● **Selected excerpt**

Panel Data and Fixed Effects

Moshi Alam

Motivation

So far we have dealt with a single cross-sectional dataset
The biggest challenge to causal inference is selection bias because we do not observe the counterfactual
We have learned how IVs can help us solve the endogeneity problem
But IVs are not always easy to find — especially good ones
Often, data over multiple time periods can reveal interesting patterns and provide additional variation to consistently estimate parameters of interest
… especially if the unobservables that make our estimates inconsistent do not change over time

Motivation (continued)

Panel data are additionally important because:

They are required to understand policy impacts
They allow us to study how causal impacts evolve over time
Many policies are staggered in implementation, necessitating panel data
- Will discuss this more details in a couple of classes when we get into Difference-in-Differences
Even when the question of interest is not a policy evaluation, observing the same units over time can be very informative

Types of Data Over Time

Panel data
- Balanced panel: every unit observed in all time periods
- Unbalanced panel: some units missing in certain time periods (attrition)
  - PSID – Panel Study of Income Dynamics
  - NLSY – National Longitudinal Survey of Youth
  - Most administrative datasets (e.g., tax records) are panel
Repeated cross-sections
- Different units observed in each time period
- CPS – Current Population Survey
- NHIS – National Health Interview Survey
Time series

Panel Data & Fixed Effects

Credits: Bunch of materials drawn from Florian Oswald; Nick C. Huntington-Klein

Cross-section vs Panel

Cross-section: one time snapshot per unit \(i\): \(\hat{\beta_{OLS}} = \frac{\sum_i (x_i - \bar x)(y_i - \bar y)}{\sum_i (x_i - \bar x)^2}\)
Panel: multiple time periods \(t\) per unit \(\color{blue}{i}\): \(\hat{\beta_{FE}} = \frac{\sum_{\color{blue}{i}} \sum_{\color{red}{t}} \left(x_{\color{blue}{i}\color{red}{t}} - \bar x_{\color{blue}{i}}\right)\left(y_{\color{blue}{i}\color{red}{t}} - \bar y_{\color{blue}{i}}\right)}{\sum_{\color{blue}{i}} \sum_{\color{red}{t}} \left(x_{\color{blue}{i}\color{red}{t}} - \bar x_{\color{blue}{i}}\right)^2}\)
Panel: index \((i,t)\); track units over time
Benefit: control unobserved time-invariant heterogeneity \(c_i\)
Deterrence question: does higher arrest probability reduce crime?

data(crime4)
crime4 %>% select(county, year, crmrte, prbarr) %>% arrange(county, year) %>% head()

  county year    crmrte   prbarr
1      1   81 0.0398849 0.289696
2      1   82 0.0383449 0.338111
3      1   83 0.0303048 0.330449
4      1   84 0.0347259 0.362525
5      1   85 0.0365730 0.325395
6      1   86 0.0347524 0.326062

Raw pattern

css = crime4 %>% 
  filter(county %in% c(1,3,145, 23))  # subset to 4 counties

ggplot(css,aes(x =  prbarr, y = crmrte)) + 
  geom_point() + 
  theme_bw() +
  labs(x = 'Probability of Arrest', y = 'Crime Rate')

● **Provided material**

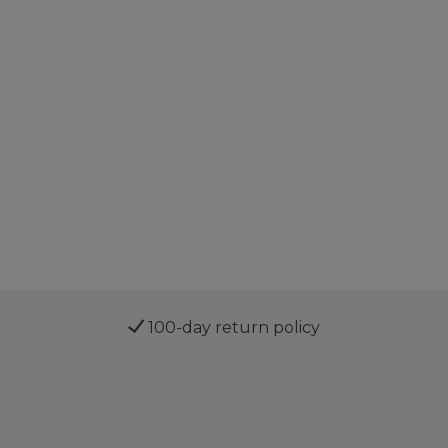
100-day return policy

● **Assigned task 1**
In the panel data slides, shorten the passage that begins "Panel data are additionally important because" into a brief list that keeps its main facts.
● **Assigned task 2**
In the panel data slides, what kind of panel has some units missing in certain time periods?

● **Answer box 1**
- Needed to understand policy impacts
- Show how causal impacts change over time
- Required for policies rolled out in a staggered way (covered later with Difference-in-Differences)
- Useful even outside policy evaluation, since observing the same units over time is informative

● **Answer box 2**
An unbalanced panel.